Best thing you can do is buy a tendo unit.  Strength, speed, and power is a science.  They are worth the expense...even if you have to go in with a few guys and share it.  Use it at least once per month.


----------



## TheBlob (Dec 8, 2013)

Alright ill look into it thanks Joliver


----------



## Joliver (Dec 8, 2013)

It is so important to understand your power production.
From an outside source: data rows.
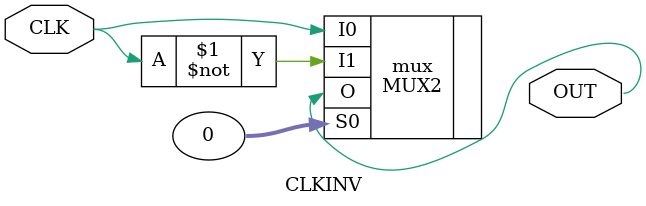
<source format=v>
`include "../../../../../vpr/muxes/logic/mux2/mux2.sim.v"

module CLKINV(CLK, OUT);
	input wire CLK;

	parameter INV = 0;
	output wire OUT;

	MUX2 mux (
		.I0(CLK),
		.I1(~CLK),
		.S0(INV),
		.O(OUT)
	);
endmodule

</source>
You cant know power until you understand work in terms of time.  You cant understand work until you see that its force application over a displacement (bench press stroke/deadlift pull/squat depth).  You cannot know force unless you are able to determine how fast you can accelerate a given weight.  The tendo solves those problems.  

You can make a science out of what we do.  It is best to do so.  Everyone who reads this can identify with the feeling familiar with a pair of dumbbells or a bar weight:"Well, its shoulder day--guess i'll start with the xx pounders."  That is the fast track to nowhere.  It isn't a plateau, though that is what it is assumed to be.  It is a lack of understanding physical capacity and a lack of intensity that we are all guilty of at some point in time.  You must know when you are capable of progression, and when capable, you got to f*cking move.


----------